The Great Write Way, Act Three: Where's the gun?
A place for Buffistas to discuss, beta and otherwise deal and dish on their non-fan fiction projects.
I like the phrase 'non-disabled'. I was able-bodied for years, but I've never been non-disabled. :)
Seska, if you weren't so far away, I'd send you this and watch your head explode over it.
Got access to a scanner?
Also, I'm disappointed...there are no dirty bits. If I write a memoir, one way or another, I'll put something smutty in it.
Absolutely. Apart from this being important in a campaigning sense (why yes, disabled people do have sex lives, thank you for asking), memoirs should have smut. Without it they are dull.
My printer has a scanner on it, but this book isn't worth the trouble...it's super-embarrassing even beyond the suck philosophy of the thing. But I guess it being poorly-written, in addition to being self-hating and ableist kind of made my job easy. I'm sure you've had the experience of getting sucked into something, movies or television in particular, kind of grooving on its vibe, and it's only on further reflection, you find some stuff it said unsettling. This wasn't that book...it was quite up-front with its bias and didn't have enough stylistic tricks to seduce anybody.
As far as crippled girls and our sex lives? This particular one wouldn't know, it's been so long. Special Comments don't count, right?
No progress, had to work late.
Got some negative feedback. Why is it that I give negative feedback about ten times the credence I give positive feedback? I suppose that's not all bad in that it makes me really consider it and try to figure out how to address the weakness. However, I don't want to hurt the things that generated positive feedback.
Barb, I have a book of David Simon's that has his autograph in it that I used to touch every time I started writing(maybe I thought the ego would rub off?)
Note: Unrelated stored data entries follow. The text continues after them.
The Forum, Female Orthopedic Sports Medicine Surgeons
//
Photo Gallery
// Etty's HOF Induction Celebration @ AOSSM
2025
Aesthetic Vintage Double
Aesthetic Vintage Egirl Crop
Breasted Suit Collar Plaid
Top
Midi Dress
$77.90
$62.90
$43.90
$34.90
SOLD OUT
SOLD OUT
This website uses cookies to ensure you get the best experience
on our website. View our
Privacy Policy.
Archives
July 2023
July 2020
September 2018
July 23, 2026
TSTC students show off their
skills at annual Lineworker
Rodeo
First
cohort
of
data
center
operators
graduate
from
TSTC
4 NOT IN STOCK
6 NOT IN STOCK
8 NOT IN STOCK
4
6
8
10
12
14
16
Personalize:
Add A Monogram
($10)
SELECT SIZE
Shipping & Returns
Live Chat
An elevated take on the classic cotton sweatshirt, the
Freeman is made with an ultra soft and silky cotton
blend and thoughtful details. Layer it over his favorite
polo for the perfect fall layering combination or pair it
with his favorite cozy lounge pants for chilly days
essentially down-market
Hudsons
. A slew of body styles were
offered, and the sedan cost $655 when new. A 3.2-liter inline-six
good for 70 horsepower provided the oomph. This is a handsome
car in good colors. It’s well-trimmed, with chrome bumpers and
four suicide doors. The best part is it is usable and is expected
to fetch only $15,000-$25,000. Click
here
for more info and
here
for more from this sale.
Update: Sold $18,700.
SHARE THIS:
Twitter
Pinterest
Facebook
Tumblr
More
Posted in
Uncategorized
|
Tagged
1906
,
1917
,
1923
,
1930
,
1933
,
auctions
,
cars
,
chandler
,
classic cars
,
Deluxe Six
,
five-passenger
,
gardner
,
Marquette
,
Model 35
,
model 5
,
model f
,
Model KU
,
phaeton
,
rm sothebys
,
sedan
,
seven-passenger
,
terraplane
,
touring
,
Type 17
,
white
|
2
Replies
I did that every morning for the longest time, until two things happened:
a.I became enough my father's daughter to become worried about fucking up the book with my greasy mitts.
2. It was as if I heard a voice that said "You know he would mock the crap out of you if he knew you did that, right?"
Because I believe that this is true.
Very little progress, work has been getting in the way. On the positive side after going through the first eight chapters of the 66 total, I'm already down 4,000 words. That leaves about 26,000 words to go to get to comfortable level. I think I can lose that many since there is big cut at about the 2/3s point along with a couple of other smaller ones. All of the cutting I'm doing right now are simply to make things better, I write plenty of sentences that have more words than are strictly necessary to convey the meaning of what I want to say.
Connie, I see nothing wrong with a 50-year-old woman writing fanfic. I write Star Trek and I'm not about to stop just because I'm one of the older ones out there. What surprises me is the age range of the women I've become friendly with through the communities I post in. The youngest are in their mid-teens (and one of the best ones is only 18, seriously talented), and the oldest are a bunch of 50-somethings, including myself. It's really remarkable the depth of talent and the variety that brings to the table. Even if I did stop writing, I sure wouldn't stop reading.
In my head, I feel no older than when I started with the fic, many many moons ago. Every now and then, though, my brain sits up and says "50! My god!" When I was a kid, 50 was such an old age.
(And I find myself greatly resenting being on the far side of culture's attention, with so much of the world being focused on what those ne'er-do-well 30-somethings are up to. Not to mention the 20-somethings who think they're grown-ups now. Feh. Offa my lawn.)
My mom says the same thing Connie. Not about fanfic, sad to say, she finds that thought kind of embarrassing in the abstract, although in practice. she's enjoyed stories I've brought to her attention.
But about fiftysomethings living like they are old.
Why should anyone care how old a fanfic writer is? I feel it's akin to being a sports fan.
I'm slogging through cutting. I've started considering cutting out Savin and Rainier, two characters that aren't major players overall but play a key role in the beginning. I'll have to think about how that would work, the other possibility would be to merge that subplot with another one so it's all part of the same threat instead of two different ones.
No progress due to working late. It seems like I'll never finish this up. Things will look better once work calms down I suppose.
I'm hoping to have a chance to read through chapter 1 aloud tonight, I'd like to post the latest revision to my blog. If I trip up on any sentences, I figure they have to be rewritten.
Also, I'm in the final chapters listening to the text-to-speech. So far it seems okay though there is the usual wordiness and awkward sentences. I'll be curious to see feedback on the ending chapters, I don't have anything from this deep in the story yet.